Диссидентская жизнь тех лет напоминала (со стороны) опасный и веселый карнавал. Скажем, когда становилось известно, что у кого-то идет обыск, то остальные мигом подхватывались и слетались на квартиру терпящего бедствие, всячески мешаясь под ногами обыскивающих и над ними изгаляясь. При том, что совершались посадки – и на нешуточные сроки, – КГБ бояться было не принято. В кодекс поведения входили своеобразный шик презрения к властям и всяческая бравада. Конечно, все это было в вопиющем контрасте с истинно паническим ужасом перед КГБ законопослушных обывателей.
Однажды Тоша принес «Житие» протопопа Аввакума и принялся читать вслух; дойдя до знаменитого разговора протопопа с матушкой по пешему сибирскому пути на поселение, он стал хлюпать носом – бутылка была уж пуста, – а потом разрыдался.
Я обожал его. Все его неврастенические «артистизмы» числил по разряду очаровательных чудачеств гения. Он знал все из того, что стоило знать, и поощрял мои литературные опыты; он был смел, а на стене в его квартире в беспросветном Зюзине красовалась фотография Анны Андреевны, снятой на пленэре, с ее автографом наискось «Тоше Якобсону – под вязами». Я был невероятно польщен, когда он поднес мне томик Верлена со своими переводами и с надписью «Коле Климонтовичу от его читателя», – эта книжечка и сейчас у меня на полке. Как-то мои родители подарили ему байковую пижаму. Он заявил, что такого выходного костюма у него отродясь не было и что в этой-то пижаме он и отправится на вечеринку к Арсению Тарковскому. И отправился.

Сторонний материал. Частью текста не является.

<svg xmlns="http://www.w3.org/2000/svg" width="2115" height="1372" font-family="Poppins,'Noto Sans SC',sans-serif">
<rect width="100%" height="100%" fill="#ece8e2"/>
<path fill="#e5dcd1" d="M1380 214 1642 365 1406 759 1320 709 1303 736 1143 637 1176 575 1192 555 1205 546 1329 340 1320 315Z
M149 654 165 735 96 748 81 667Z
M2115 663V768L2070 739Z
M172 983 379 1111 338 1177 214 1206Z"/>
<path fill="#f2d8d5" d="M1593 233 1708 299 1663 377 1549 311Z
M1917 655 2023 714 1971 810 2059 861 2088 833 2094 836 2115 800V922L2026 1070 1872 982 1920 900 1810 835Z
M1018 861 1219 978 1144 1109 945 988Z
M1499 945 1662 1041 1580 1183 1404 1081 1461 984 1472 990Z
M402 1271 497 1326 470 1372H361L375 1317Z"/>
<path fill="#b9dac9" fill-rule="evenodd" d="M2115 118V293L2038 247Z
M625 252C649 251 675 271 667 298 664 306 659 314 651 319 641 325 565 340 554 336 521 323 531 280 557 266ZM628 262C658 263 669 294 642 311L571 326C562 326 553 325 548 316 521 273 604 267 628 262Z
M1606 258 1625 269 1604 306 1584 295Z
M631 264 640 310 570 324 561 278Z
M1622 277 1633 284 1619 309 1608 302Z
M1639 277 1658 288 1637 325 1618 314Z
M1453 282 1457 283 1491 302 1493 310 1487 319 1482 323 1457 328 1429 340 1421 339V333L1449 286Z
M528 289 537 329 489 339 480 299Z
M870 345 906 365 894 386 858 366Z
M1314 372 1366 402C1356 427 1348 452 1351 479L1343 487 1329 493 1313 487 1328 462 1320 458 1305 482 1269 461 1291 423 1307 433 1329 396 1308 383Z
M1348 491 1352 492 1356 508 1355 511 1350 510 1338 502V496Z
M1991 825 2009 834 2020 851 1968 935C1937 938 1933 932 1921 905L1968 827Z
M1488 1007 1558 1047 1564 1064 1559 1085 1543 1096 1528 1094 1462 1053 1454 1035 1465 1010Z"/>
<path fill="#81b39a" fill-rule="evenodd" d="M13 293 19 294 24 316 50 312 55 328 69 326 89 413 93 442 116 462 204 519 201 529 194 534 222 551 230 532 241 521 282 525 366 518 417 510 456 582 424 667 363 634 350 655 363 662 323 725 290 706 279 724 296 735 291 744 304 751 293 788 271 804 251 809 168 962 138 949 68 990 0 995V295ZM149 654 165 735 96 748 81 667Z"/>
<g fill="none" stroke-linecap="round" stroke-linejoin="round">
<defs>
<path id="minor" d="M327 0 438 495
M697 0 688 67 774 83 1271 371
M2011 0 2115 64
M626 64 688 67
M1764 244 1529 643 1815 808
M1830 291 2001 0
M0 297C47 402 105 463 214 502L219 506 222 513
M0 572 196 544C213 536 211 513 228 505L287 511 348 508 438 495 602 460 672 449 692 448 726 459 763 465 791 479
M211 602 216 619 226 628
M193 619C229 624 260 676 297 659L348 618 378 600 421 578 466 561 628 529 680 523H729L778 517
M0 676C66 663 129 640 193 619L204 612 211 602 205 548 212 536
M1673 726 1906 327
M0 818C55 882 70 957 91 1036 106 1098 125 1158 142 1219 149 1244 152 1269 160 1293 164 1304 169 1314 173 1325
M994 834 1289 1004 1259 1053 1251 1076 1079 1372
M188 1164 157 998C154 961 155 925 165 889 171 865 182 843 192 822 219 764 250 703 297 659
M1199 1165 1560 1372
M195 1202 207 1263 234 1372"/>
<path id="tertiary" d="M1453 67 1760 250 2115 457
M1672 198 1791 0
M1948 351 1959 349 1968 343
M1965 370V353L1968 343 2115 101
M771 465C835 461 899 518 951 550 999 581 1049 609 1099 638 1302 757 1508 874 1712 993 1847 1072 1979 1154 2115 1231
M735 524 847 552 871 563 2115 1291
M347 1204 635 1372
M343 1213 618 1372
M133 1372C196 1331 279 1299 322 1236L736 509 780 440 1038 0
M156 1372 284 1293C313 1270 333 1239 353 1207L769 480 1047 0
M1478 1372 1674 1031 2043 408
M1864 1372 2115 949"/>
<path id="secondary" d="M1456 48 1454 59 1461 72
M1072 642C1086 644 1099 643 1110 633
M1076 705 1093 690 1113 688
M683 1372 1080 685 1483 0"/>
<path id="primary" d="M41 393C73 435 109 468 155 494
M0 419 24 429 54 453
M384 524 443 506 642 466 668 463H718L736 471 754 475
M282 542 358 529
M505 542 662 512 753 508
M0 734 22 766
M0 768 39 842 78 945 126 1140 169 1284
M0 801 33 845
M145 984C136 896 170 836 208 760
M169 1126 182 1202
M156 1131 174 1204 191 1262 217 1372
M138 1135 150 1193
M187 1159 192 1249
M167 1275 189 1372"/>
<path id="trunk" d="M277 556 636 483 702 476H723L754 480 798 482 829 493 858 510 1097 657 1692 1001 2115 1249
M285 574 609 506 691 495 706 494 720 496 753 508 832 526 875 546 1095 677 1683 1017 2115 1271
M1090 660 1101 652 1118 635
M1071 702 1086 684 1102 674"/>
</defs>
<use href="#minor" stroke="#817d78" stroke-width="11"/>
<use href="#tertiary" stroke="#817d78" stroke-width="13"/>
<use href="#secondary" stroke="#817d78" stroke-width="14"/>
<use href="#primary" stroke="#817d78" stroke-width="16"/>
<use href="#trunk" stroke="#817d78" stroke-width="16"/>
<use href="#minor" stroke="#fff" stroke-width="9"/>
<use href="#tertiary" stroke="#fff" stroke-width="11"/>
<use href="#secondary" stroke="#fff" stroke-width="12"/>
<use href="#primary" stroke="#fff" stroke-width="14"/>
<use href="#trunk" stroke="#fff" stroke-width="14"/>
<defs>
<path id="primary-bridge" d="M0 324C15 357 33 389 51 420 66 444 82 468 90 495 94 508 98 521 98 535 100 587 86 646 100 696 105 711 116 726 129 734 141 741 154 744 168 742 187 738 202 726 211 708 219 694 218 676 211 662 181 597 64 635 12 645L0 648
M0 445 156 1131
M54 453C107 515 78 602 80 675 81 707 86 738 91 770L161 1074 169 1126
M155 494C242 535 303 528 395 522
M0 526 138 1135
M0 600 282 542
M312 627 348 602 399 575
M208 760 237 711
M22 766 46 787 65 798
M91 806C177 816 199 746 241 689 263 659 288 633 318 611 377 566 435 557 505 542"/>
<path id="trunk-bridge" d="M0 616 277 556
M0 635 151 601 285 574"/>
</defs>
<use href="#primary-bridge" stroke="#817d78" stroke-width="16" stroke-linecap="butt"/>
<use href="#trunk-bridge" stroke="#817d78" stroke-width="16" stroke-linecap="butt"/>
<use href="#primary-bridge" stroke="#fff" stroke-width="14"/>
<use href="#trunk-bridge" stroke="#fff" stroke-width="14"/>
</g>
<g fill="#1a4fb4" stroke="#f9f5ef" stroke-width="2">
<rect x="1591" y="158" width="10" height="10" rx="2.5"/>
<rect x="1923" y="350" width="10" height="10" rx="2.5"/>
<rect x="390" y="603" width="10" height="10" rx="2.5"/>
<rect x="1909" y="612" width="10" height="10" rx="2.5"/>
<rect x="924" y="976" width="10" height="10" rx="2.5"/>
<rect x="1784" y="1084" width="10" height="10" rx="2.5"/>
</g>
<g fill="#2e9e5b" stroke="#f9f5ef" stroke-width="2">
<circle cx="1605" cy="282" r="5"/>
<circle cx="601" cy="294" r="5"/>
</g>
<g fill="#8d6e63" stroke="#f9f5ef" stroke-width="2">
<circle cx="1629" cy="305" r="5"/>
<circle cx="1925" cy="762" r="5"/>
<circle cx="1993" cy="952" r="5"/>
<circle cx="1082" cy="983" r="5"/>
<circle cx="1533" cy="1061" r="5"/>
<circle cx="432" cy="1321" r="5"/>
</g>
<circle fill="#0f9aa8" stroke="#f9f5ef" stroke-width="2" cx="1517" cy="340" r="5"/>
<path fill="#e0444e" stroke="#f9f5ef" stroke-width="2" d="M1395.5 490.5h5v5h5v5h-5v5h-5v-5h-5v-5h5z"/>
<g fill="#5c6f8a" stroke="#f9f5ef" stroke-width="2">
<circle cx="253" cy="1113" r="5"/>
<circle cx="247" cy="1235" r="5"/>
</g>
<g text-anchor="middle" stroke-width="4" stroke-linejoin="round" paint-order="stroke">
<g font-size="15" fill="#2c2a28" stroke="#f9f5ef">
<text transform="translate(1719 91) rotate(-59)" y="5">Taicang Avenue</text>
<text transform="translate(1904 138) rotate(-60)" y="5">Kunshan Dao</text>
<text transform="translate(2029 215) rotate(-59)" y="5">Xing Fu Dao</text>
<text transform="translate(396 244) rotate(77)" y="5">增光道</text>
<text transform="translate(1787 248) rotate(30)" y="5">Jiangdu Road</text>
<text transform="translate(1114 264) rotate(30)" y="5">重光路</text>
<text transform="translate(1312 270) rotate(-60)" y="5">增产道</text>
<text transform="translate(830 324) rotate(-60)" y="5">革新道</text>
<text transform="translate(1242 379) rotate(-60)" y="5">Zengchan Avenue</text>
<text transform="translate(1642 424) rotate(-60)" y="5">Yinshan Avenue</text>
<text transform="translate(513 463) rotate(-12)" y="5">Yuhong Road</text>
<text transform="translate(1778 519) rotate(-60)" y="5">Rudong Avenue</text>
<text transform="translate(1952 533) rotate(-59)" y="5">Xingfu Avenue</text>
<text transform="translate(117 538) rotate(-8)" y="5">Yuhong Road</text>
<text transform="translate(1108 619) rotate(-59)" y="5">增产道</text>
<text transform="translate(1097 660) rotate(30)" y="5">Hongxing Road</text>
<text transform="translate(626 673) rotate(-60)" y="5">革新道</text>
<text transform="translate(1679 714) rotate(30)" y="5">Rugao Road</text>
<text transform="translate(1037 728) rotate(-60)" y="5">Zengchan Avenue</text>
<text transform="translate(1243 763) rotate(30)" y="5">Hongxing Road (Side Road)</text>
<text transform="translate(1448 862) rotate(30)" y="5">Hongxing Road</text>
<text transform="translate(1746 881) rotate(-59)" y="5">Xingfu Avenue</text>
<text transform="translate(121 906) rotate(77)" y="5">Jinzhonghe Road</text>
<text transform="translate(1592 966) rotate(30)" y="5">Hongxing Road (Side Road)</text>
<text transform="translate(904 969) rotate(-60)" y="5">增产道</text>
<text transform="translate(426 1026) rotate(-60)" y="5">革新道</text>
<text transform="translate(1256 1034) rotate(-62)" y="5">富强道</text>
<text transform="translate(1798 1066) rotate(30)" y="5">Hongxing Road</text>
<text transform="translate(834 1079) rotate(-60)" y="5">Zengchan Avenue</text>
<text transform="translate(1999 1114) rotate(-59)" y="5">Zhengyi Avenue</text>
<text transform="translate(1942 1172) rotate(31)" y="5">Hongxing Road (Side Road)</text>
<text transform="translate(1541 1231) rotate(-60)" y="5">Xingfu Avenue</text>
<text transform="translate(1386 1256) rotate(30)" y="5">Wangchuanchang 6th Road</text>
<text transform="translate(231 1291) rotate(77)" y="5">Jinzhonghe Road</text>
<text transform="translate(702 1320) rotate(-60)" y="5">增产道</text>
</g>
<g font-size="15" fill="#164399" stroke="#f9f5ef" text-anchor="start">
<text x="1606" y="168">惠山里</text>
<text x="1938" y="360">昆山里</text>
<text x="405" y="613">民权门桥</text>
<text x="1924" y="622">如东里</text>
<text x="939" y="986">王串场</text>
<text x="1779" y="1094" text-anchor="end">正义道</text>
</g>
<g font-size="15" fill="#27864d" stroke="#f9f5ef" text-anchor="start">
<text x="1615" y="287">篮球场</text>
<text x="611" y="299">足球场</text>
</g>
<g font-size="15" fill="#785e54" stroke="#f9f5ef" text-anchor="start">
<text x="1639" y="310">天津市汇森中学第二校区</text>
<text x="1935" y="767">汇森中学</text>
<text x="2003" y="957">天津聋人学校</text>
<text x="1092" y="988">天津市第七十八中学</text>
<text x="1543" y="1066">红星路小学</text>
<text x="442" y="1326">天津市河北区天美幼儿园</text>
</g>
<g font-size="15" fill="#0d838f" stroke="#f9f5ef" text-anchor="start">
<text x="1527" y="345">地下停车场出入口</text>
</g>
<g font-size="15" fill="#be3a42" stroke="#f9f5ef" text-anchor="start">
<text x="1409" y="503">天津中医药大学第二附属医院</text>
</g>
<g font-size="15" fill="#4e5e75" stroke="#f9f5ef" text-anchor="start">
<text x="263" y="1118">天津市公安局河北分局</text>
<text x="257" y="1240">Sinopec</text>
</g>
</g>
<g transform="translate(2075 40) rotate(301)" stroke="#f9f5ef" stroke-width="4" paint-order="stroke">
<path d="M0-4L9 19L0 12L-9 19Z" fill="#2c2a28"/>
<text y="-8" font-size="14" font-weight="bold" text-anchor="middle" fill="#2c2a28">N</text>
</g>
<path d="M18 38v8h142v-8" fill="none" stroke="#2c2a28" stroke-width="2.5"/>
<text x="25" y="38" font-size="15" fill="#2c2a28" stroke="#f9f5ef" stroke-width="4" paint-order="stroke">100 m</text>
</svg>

Припертый к стенке КГБ, Тоша согласился эмигрировать. На проводах он был трезв, страшно печален, глядел пассажиром тонущего «Титаника».
В Израиле он работал грузчиком на мельнице. Потом его взяли ассистентом на кафедру славистики Иерусалимского университета. Но все продолжало сыпаться: он разошелся с женой, сын вдруг заделался израильским левым; Тоша женился на девочке-еврейке, эмигрантке из Ленинграда моих лет, завел сен-бернара и повесился в подвале своего дома жарким летним днем.